The arithmetic of the cost

Forty-five minutes per quote. A skilled estimator can produce eight or nine quotes in a full day if they do nothing else. In practice they do other things, so the realistic number is five or six. The firm needed to triple that to handle the inbound volume they were already receiving, which meant either hiring two more estimators or removing the arithmetic.

Hiring two more estimators is not just a salary cost. It is a training cost, a quality-control cost, and a coordination cost. The math of a custom-built calculator that drops a quote to six or seven minutes beats the math of additional headcount, by a wide margin, on every dimension.

The calculator is not magic. It encodes what the estimators already know: the standard profile lengths, the cutting plan rules, the waste allowances, the offcut reuse heuristics. The estimator's role changes from arithmetic to specification. They tell the system what the customer needs. The system does the cuts, the waste calculation, and the quote assembly.

The output is the same kind of quote the estimator was producing before, in one-seventh the time. The accuracy is higher because the arithmetic is now deterministic. The consistency across estimators is higher because the rules are encoded once instead of being held in each estimator's head.

Why the calculator pays back so fast

The build cost of a calculator like this is in the range of a single month of operational salary for one estimator. The system handles many estimators simultaneously, runs forever, and improves as the firm encodes additional rules and product variants.

The estimator's reclaimed time is the largest piece. Five minutes per quote times five quotes a day times two hundred working days times several estimators adds up to a year of full-time work, recovered. The firm uses that time to handle more quotes, which converts to more orders, which compounds.

The second piece is win-rate improvement. A customer who can have a configured quote during the same phone call presents differently to the buyer than a customer who has to wait until tomorrow. The buyer's sense that the supplier is on top of their work shapes the decision. Win rates rise when the cycle tightens.

The third piece, hard to measure but real, is the founder's freed attention. A founder who is no longer firefighting estimating bottlenecks has time to think about what the firm should look like in two years.
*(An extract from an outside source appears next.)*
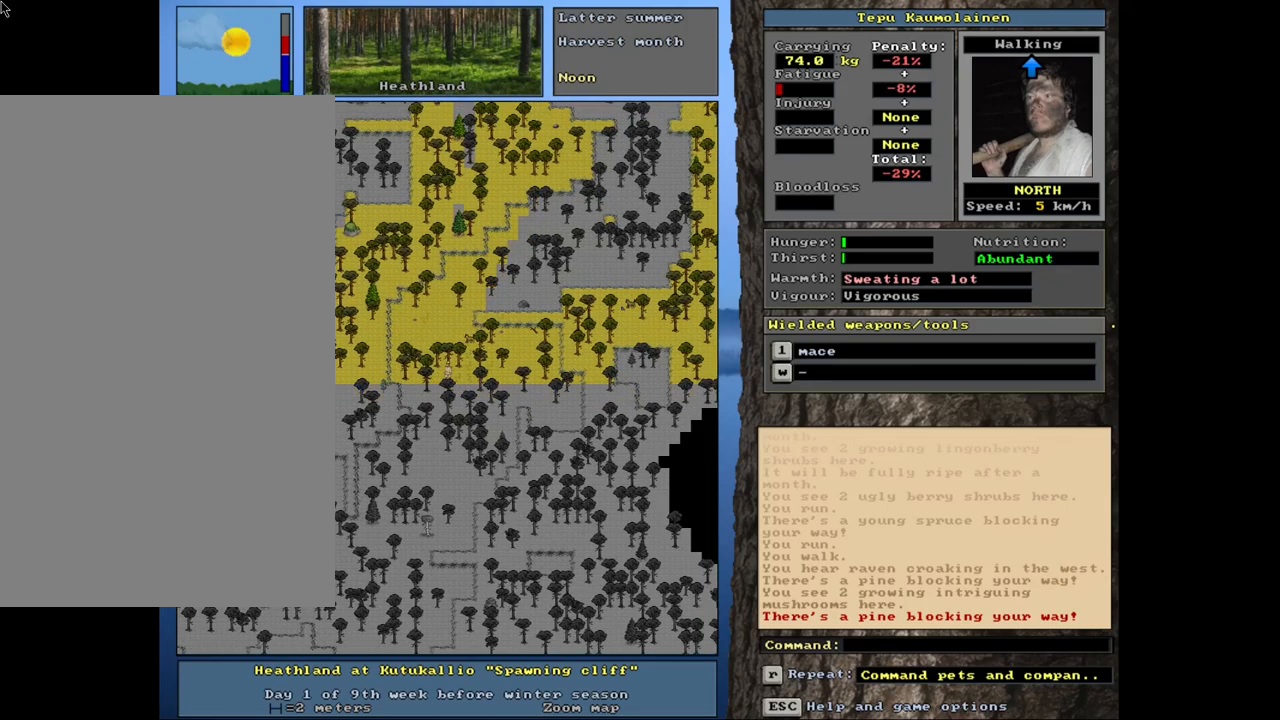
{"keys": ["ctrl_l"], "mouse": [], "events": []}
That kind of thinking is what creates the difference between firms that grow and firms that just get busier.

The category this applies to

This pattern applies anywhere the product is custom-configured and the quote requires arithmetic the team is currently doing by hand. Interior hardware. Industrial fabrication. Custom signage. Heavy machinery components. Bespoke furniture. Made-to-measure clothing. Custom packaging.

In every one of these categories, the firm with the right calculator beats the firm without it on speed, accuracy, and operational cost. The buyer experience also shifts because configured quotes feel more professional than handwritten ones.
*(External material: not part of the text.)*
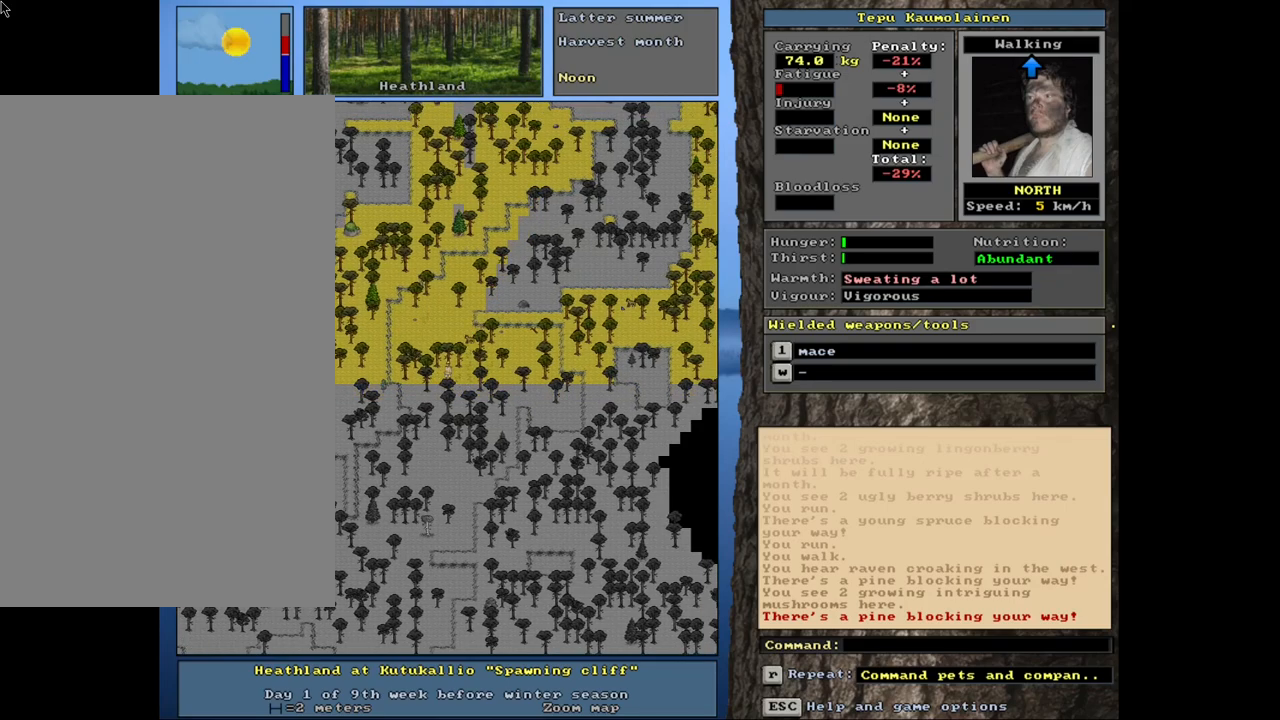
{"keys": [], "mouse": [], "events": [[366, "ctrl_l", "up"]]}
The reason most firms in these categories do not have the calculator is not technical. It is that nobody has done the math of the current cost and the cost of the build side by side. The work feels normal because everyone in the category does it the same way.

What to build, in order of payback

A calculator-shaped intervention has a clear order of operations.

First, identify the single highest-volume quote shape. Every category has one or two shapes that produce 70 to 80 percent of the quotation work. Start there.

Second, encode the rules. Sit with the estimator for a day. Watch them produce three or four quotes. Capture what they do, in what order, with what reference data. The encoding is the hard work. The software is the easy part.

Third, build the calculator around the encoded rules. The interface matters less than the rules. The estimator is the user; the calculator should produce the result the estimator would have produced manually, faster.

Fourth, deploy alongside the existing workflow for a week. The estimator produces quotes both ways and compares. This builds trust and surfaces edge cases.

Fifth, retire the manual workflow.

This pattern, done well, is the highest-leverage operational intervention available to a custom-configured business. The math favours it overwhelmingly, and yet most firms in the category have not done it.